O formulário dá arrepios. É um documento que tem que ser endereçado ao "Exmo. Senhor Presidente do Júri Nacional de Exames," e contem um zigzaque de formalismos museológicos e de obesidades linguísticas.
Nestes emaranhados, surgem dúvidas. Muitas. Por exemplo, se um aluno tiver anulado uma disciplina, a nota que teve na 2a fase do exame nacional dessa cadeira interfere no peso que o secundário tem na média de ingresso ao ensino superior? Os esclarecimentos não estão online. O próprio cálculo da nota de ingresso não é intuitivo e exige que se consultem individualmente os sites de cada licenciatura para conhecer o peso atribuído por cada uma ao exame nacional. No final acaba-se por usar o telefone para pedir esclarecimentos a uma qualquer repartição pública. A sociedade civil também se omite não se organizando para complementar o estado no fornecimento de informações.
É importante compararmos o site da DGES do Ministério da Educação com os correspondentes do UCAS do Reino Unido ou do CUAC do Canadá. É a diferença entre um site administrativo e portais didáticos ou entre querer informar unilateralmente ou esclarecer participativamente. Ou entre cumprir um serviço público ou não.

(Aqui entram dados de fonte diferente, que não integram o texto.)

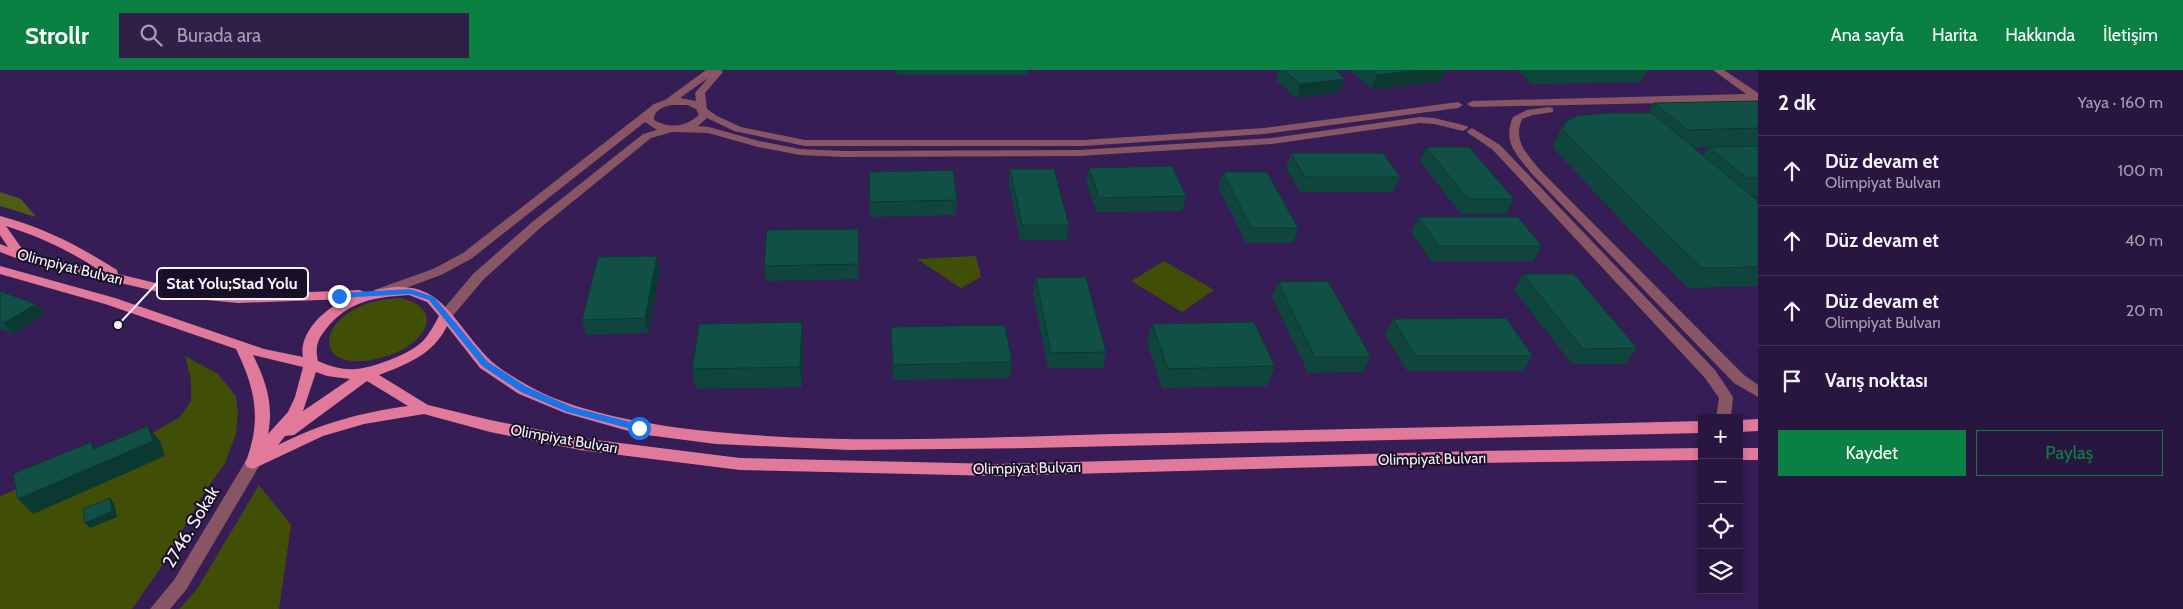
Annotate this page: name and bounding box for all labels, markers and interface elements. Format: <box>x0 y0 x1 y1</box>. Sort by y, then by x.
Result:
search box <box>119 13 469 58</box>
text: Strollr <box>25 21 89 50</box>
icon: search <box>137 21 165 49</box>
text: Burada ara <box>177 24 261 47</box>
text: Ana sayfa <box>1831 24 1904 46</box>
text: Harita <box>1932 24 1977 46</box>
text: Hakkında <box>2005 24 2075 46</box>
text: İletişim <box>2103 24 2158 46</box>
text: 2 dk <box>1778 90 1816 115</box>
text: Yaya · 160 m <box>2078 93 2163 112</box>
text: Düz devam et <box>1825 150 1939 173</box>
icon: ahead <box>1778 157 1806 185</box>
text: 100 m <box>2118 161 2163 180</box>
text: Olimpiyat Bulvarı <box>1825 173 1941 192</box>
icon: ahead <box>1778 227 1806 255</box>
text: Düz devam et <box>1825 229 1939 252</box>
text: 40 m <box>2125 231 2163 250</box>
street label: Olimpiyat Bulvarı <box>15 245 125 289</box>
callout: Stat Yolu;Stad Yolu <box>157 268 308 299</box>
text: Stat Yolu;Stad Yolu <box>166 274 298 293</box>
route end <box>328 285 351 308</box>
text: Düz devam et <box>1825 290 1939 313</box>
icon: ahead <box>1778 297 1806 325</box>
text: 20 m <box>2126 301 2163 320</box>
text: Olimpiyat Bulvarı <box>1825 313 1941 332</box>
icon: arrive <box>1778 367 1806 395</box>
text: Varış noktası <box>1825 369 1928 392</box>
map controls <box>1698 414 1743 594</box>
button: + <box>1698 414 1743 459</box>
route start <box>628 417 651 440</box>
street label: Olimpiyat Bulvarı <box>509 421 619 457</box>
button: Kaydet <box>1778 430 1966 476</box>
button: Paylaş <box>1976 430 2163 476</box>
street label: Olimpiyat Bulvarı <box>1378 449 1486 469</box>
street label: Olimpiyat Bulvarı <box>973 458 1081 478</box>
button: − <box>1698 459 1743 504</box>
street label: 2746. Sokak <box>158 481 224 572</box>
button: locate <box>1698 504 1743 549</box>
button: layers <box>1698 549 1743 594</box>

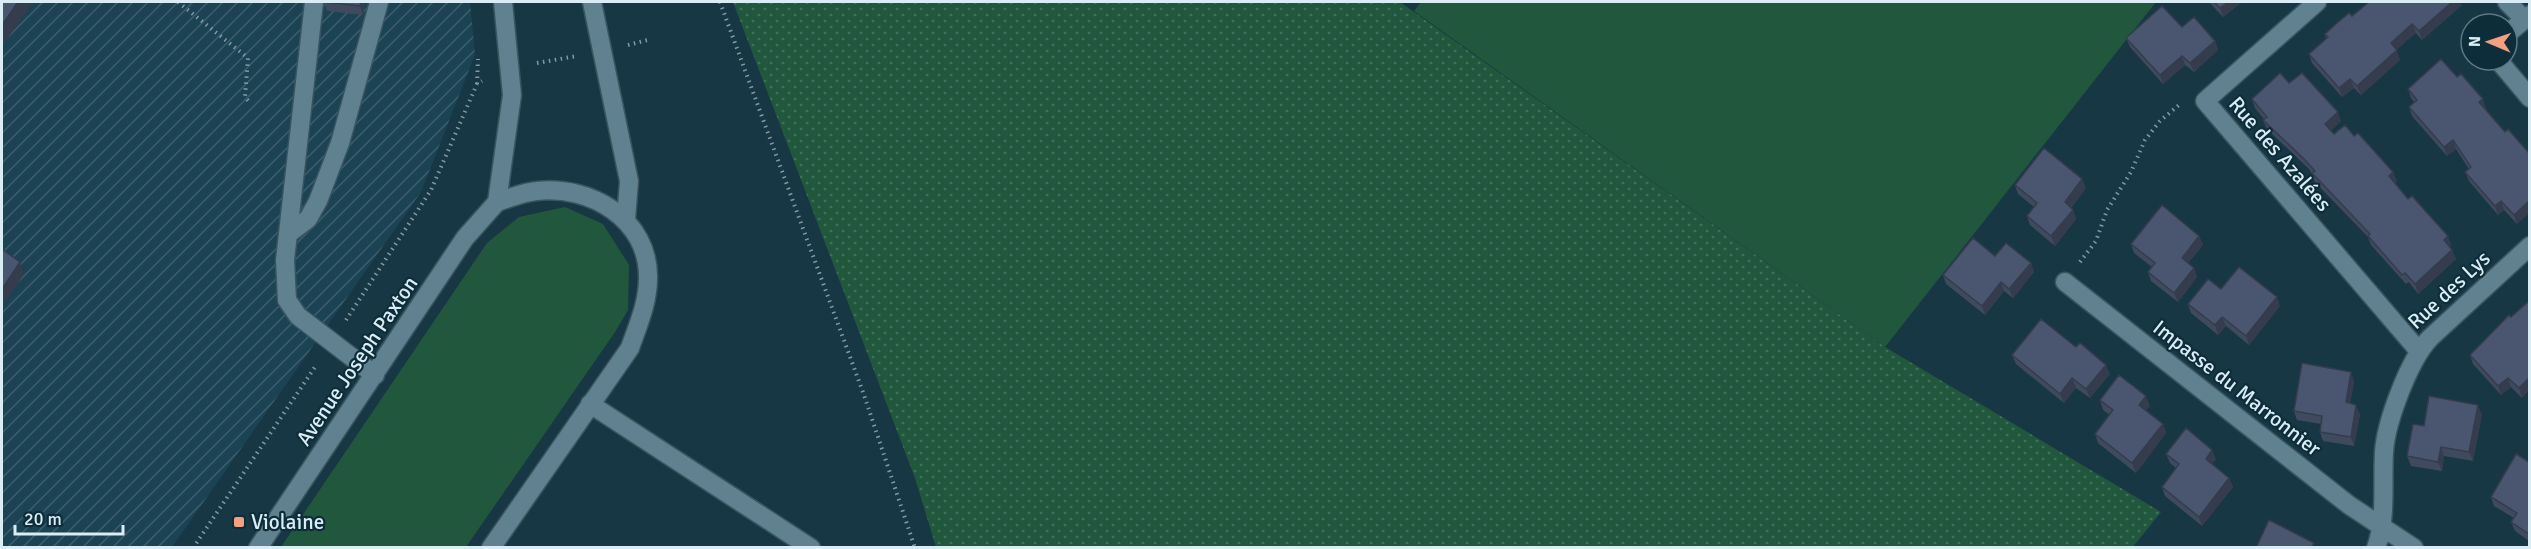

A vista curta também se revela na exigência de que todos os alunos que realizam os exames, mesmo os outros lusófonos, respondam apenas de acordo com o português europeu. Quem escreve cultamente em português, na vertente brasileira ou africana, é informado pelos professores de português em Portugal que os seus vocábulos e estruturas linguísticas estão "erradas", tese reforçada pelos corretores dos exames que decepam pontos a cada "desvio" da norma. Poder-se-ia argumentar que os corretores não sabem que os alunos são estrangeiros e é fácil confundir uma lacuna de um português com uma expressão correta de quem vem de fora. Também se poderia argumentar que os professores portugueses não têm que ter domínio de outras variantes do português. Mas isso é mais revelador da aptidão dos nossos professores do que da dos nossos alunos.
No Reino Unido, outra capital da língua, os alunos estrangeiros podem responder em qualquer variante do inglês em exames de admissão à universidade, como o HAT ou o CLT. Seria impensável um corretor britânico determinar que o inglês falado por alunos dos EUA ou da Índia é "errado." Cabe aos examinadores terem uma visão global da língua e aplicar bom senso à correção.
O coador linguístico usado pelos corretores portugueses ainda faz menos sentido quando o programa oficial do ensino secundário propõe obras de vários autores brasileiros e africanos para o projeto de leitura. O português brasileiro e africano de Jorge Amado, Clarice Lispector, Cecília Meireles ou Pepetela é oferecido aos alunos, mas censurado pelos corretores.
No Brasil, todos os que fazem o Exame Nacional do Ensino Médio têm que usar a "modalidade escrita formal da língua portuguesa," o que inclui as várias variantes globais do português, de Portugal a África. Todos são bem-vindos, como me disse ao telefone uma funcionária do Ministério da Educação. É o principio inverso à glotofobia praticada por Portugal. No respeito pela globalidade da língua portuguesa e na tecnologia aplicada ao acesso ao ensino superior, Portugal pode aprender com o Brasil.
* Rodrigo Tavares é fundador e presidente do Granito Group. A sua trajetória académica inclui as universidades de Harvard, Columbia, Gotemburgo e Califórnia-Berkeley. Foi nomeado Young Global Leader pelo Fórum Económico Mundial.